Katelyn: AMEN!
First let me say that anyone who tells you "Physical attraction isn't important" or any other comment like that is someone who is so afraid that they "don't look good enough" or something of that nature. It's quite simple:
YOU HAVE TO BE ATTRACTED TO THE WOMAN OR MAN YOU LOVE.
I have known people where one person is horribly attractive and the other is horribly unattractive in my mind, yet both look at eachother and see beauty. God makes people beautiful to us, and if you don't look at the person and see someone beautiful then sorry, you will never be completely in love with them.
Remember that guys like all different kinds, as do women. Think about how many times you've been out with someone and you both see someone, one of you thinks they're attractive and the other doesn't know what you see in them.
My church used to run a relationship seminar over the summer for all the high school department. In this they always made it clear that physical attraction has to be present in the relationship. You can't be with someone who you don't find attractive or you'll always be looking around to see what you really wanted.

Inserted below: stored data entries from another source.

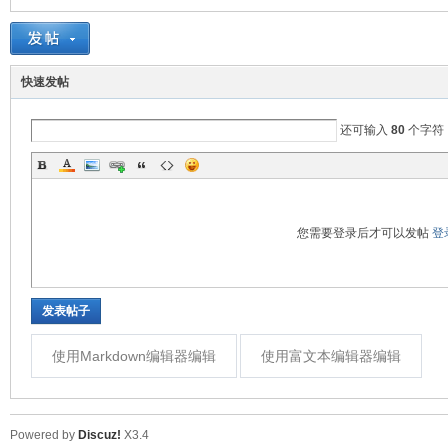
培-
快速发帖
还可输入
80
个字符
您需要登录后才可以发帖
登
计
发表帖子
使用Markdown编辑器编辑
使用富文本编辑器编辑
Powered by
Discuz!
X3.4
算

For me I can tell you that it's the physical beauty that piques an interest, but it is the beauty inside that keeps my attraction. I can remember a lot of girls who I wouldn't even think looked good anymore cause I knew what type of people they were. Even their physical appearance turned sour to me.
My current love is a woman who feels she is not attractive, embarressed by her looks and feels she looked better back when she was a cheerleader and working out, etc. Very typical for a woman, she is self-conscious about her weight that she put on. I would constantly tell her she's the most beautiful woman I have ever known, BECAUSE SHE IS. I know it sounds cheesy but there is no other woman I would want to look at but her, she has always captivated me, and my stare. I have her picture on my desktop and I sit and look at her all the time, there is no model or star that has her beauty in my eyes. But it all started because when I met her I thought she was cute, and had a nice smile, and the more I got to know her, the more I saw her, the more I realized she was not just cute, but beautiful and gorgeous, both physically and in soul and spirit. It's a combination of a beauty on the outside that the Lord gives us combined with a beauty on the inside that the Lord reveals to our mates.
Don't let anyone tell you that "you don't have to be attracted to the `right' one for you" Yes, you do. And yes, you will. "Eye Candy" is just right. God didn't intend for us to spend our lives with some hag who we can't bear the sight of but has a "nice personality"
As for finding the right woman, let God reveal that to you in time. And don't be afraid to follow him. He will reveal great things, and you don't know who will be the one you will find. Remember that throughout the Bible it was women who moved in great faith more often and in greater faith then men, so do not be afraid of a woman who is of great faith, but try to work to be like them. God has great plans for you, and the woman he has for you is out there, but not if you tell yourself you're not worthy somehow of a great woman of God.
"Show me your friends and I'll show you your future" is one thing a pastor told me a long time ago. And that goes for the one you choose to be your wife.
Just follow him, and rejoice when you do not have the right feelings for someone, because maybe that's because God is reserving your heart from being bound to any but the one he has for you. I know parents who pray over their child that their hearts would know only one love for a relationship of this world, and that they would not have heavy hearts of past relationships but a clean Godly relationship that would be fruitful.
Follow him, and pray, and trust in him. But don't be afraid when he tells you to move, because there are great things in store where he will lead you.